Oct. 9: The day that cast doubt upon dessert
When developer Valve released its Orange Box — a collection of five games running on its Source graphics engine — the title that generated the least interest before release was Portal. Try to remember what that was like: We lived in a world in which nobody was excited about Portal. As it turned out, however, the bite-sized puzzle game was probably the most popular thing in The Orange Box, and its villain, the evil A.I. GLaDOS, instilled in us a strange fascination with cake and the authenticity thereof.
2008
PS3 has no games
The console war between the PlayStation 3 and the Xbox 360 included arguments about online functionality, controllers, graphics, and comparisons between each system’s library of exclusive games. Two years after the PlayStation 3’s release, 4chan decided that its catalog, which was smaller than the Xbox 360’s and the Wii’s, meant that the system had no games at all, and the idea spread from there because that’s how the Internet works.
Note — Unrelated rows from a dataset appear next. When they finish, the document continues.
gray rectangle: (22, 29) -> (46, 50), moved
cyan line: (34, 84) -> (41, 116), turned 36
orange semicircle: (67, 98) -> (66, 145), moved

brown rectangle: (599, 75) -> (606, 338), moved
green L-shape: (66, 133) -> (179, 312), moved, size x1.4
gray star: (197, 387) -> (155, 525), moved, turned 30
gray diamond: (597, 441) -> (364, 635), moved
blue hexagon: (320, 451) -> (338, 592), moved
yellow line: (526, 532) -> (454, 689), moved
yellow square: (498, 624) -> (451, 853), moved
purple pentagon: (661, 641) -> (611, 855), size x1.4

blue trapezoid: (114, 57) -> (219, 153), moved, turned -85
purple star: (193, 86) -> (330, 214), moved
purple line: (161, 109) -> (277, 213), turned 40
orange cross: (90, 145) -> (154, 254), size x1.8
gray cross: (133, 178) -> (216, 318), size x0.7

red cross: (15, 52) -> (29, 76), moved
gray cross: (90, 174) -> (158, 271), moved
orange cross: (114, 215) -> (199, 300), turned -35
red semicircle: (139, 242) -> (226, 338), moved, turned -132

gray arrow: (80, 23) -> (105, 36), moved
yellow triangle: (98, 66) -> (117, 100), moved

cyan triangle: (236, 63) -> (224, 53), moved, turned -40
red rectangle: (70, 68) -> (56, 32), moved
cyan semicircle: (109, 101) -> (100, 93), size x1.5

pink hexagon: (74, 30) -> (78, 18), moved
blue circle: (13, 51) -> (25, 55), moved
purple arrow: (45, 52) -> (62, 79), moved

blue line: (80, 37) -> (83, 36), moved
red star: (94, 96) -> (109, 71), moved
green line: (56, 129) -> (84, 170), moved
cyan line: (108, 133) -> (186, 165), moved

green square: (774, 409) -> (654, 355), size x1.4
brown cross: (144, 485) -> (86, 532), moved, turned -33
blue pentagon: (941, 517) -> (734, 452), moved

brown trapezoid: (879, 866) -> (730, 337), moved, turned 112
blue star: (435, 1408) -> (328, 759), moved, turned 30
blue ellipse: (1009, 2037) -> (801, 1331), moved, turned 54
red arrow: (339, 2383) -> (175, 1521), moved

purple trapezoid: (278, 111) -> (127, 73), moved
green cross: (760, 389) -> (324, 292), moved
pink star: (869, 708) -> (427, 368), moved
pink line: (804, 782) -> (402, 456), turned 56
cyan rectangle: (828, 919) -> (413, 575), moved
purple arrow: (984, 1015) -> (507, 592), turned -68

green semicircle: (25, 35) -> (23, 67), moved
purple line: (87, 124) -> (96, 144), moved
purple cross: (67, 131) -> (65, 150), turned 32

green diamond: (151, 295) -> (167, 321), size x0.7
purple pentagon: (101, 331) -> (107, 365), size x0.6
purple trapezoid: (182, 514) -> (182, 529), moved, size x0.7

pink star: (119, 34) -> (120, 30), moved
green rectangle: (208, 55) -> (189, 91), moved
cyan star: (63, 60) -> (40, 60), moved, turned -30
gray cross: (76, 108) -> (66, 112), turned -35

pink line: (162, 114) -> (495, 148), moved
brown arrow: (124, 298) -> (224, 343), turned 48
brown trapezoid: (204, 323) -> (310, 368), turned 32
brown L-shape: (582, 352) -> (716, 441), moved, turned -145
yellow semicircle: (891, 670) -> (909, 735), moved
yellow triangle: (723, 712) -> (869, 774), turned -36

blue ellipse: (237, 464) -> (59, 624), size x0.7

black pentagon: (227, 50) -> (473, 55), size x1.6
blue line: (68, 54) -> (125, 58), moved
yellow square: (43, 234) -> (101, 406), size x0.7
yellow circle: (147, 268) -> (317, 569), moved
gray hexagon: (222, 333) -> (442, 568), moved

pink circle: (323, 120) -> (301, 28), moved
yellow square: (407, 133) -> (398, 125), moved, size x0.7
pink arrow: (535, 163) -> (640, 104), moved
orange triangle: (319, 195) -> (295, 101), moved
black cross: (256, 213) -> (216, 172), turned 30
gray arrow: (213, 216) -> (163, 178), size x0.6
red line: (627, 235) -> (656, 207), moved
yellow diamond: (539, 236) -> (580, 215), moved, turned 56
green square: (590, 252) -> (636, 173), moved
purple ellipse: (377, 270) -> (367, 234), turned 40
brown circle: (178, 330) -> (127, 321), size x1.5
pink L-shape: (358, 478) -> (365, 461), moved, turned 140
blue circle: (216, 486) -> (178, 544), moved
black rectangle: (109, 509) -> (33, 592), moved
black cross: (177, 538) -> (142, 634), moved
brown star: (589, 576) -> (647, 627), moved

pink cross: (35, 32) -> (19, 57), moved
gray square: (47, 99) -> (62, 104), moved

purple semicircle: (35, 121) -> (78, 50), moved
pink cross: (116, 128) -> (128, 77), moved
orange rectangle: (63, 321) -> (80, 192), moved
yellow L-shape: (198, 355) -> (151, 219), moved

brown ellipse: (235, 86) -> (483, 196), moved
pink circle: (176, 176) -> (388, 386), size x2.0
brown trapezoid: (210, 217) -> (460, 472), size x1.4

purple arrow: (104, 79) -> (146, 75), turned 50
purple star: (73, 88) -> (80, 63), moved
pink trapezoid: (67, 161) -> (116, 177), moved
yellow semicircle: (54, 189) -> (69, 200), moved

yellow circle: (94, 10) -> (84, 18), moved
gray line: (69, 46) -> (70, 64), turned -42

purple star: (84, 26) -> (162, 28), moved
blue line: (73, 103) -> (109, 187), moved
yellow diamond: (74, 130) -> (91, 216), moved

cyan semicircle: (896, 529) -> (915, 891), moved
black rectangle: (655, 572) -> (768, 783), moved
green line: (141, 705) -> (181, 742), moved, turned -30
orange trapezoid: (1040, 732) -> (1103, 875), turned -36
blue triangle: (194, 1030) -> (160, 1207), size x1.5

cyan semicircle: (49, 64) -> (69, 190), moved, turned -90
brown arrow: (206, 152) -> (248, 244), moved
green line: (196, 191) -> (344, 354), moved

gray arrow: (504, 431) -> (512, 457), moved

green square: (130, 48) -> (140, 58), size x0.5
Sept. 25: The Florida Supreme Court disbars Jack Thompson
You’d be hard-pressed to find a gamer who sympathizes with Jack Thompson. The Florida lawyer became the face of reactionary antigaming when he regularly spoke out against home consoles, which he called “murder simulators” and “dangerous physical appliances that teach a kid how to kill efficiently and to love it.” He was particularly not a fan of developer Rockstar Games and its publisher Take-Two Interactive; he filed suits to keep titles like Grand Theft Auto IV, Bully, and Manhunt 2 out of stores, specifically citing what he called Bully’s “gay sexual content” (main character Jimmy Hopkins can kiss boys in the game). On Sept. 25, 2008, after months of proceedings, the Florida Supreme Court approved Thompson’s disbarment based on complaints of harassment and making defamatory statements. The gaming community was not too sad to hear the news.